India has announced that all visas, barring a select few categories, will be suspended for a month in order to halt the spread of Covid-19.
Visa free travel afforded to overseas citizens of the country has also been suspended until 15 April. The move is expected to impact tourism, hotel and aviation industries in what will be more bad news for the slowing economy, reports BBC.
India has 60 confirmed cases of the virus, the health ministry says.
This number is expected to grow in coming days, as the results for tests conducted earlier become available.
The advisory, issued on Wednesday night, says that only diplomatic, official, employment and project visas will be exempt from the current restrictions, which will be reviewed again in a month.
However, it has said that even those allowed in could be subject to 14 days of quarantine and has warned against “non-essential travel”.

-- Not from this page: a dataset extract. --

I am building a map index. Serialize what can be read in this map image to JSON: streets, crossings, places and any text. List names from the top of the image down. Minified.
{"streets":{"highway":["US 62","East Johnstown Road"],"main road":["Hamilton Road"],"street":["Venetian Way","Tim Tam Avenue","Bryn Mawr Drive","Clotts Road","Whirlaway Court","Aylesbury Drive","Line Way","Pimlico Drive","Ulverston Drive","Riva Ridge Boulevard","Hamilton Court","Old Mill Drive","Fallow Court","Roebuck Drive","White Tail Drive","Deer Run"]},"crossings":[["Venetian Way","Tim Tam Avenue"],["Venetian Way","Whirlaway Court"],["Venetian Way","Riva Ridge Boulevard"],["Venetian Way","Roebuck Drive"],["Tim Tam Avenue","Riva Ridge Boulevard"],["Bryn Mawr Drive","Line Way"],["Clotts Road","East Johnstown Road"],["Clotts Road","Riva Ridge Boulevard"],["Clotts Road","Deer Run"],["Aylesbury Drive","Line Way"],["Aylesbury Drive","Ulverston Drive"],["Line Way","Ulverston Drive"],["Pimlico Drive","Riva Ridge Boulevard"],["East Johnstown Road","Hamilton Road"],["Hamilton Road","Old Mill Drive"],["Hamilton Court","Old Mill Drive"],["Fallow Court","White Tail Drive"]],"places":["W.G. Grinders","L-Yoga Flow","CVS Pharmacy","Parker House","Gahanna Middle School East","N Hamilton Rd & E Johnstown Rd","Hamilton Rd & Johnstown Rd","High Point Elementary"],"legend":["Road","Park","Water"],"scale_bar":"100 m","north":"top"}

India’s health ministry says it was among the first countries in the world to prepare for an outbreak of the respiratory illness.
However, there are concerns about whether the country will be fully equipped to prevent and treat an outbreak.
“It would be near impossible for India to force its citizens into mass quarantine and hospitalise people in numbers like China,” says the BBC’s Soutik Biswas.
The move is also expected to badly hit several key sectors of India’s economy.
India’s leading domestic airline, IndiGo, has already said that it expects it quarterly earnings to be materially impacted because of the virus.
The auto industry, which is a key economic indicator, has also warned that production could be badly hit as 10% of its raw materials come from China.
Moody’s also downgraded India’s expected growth to 5.3%.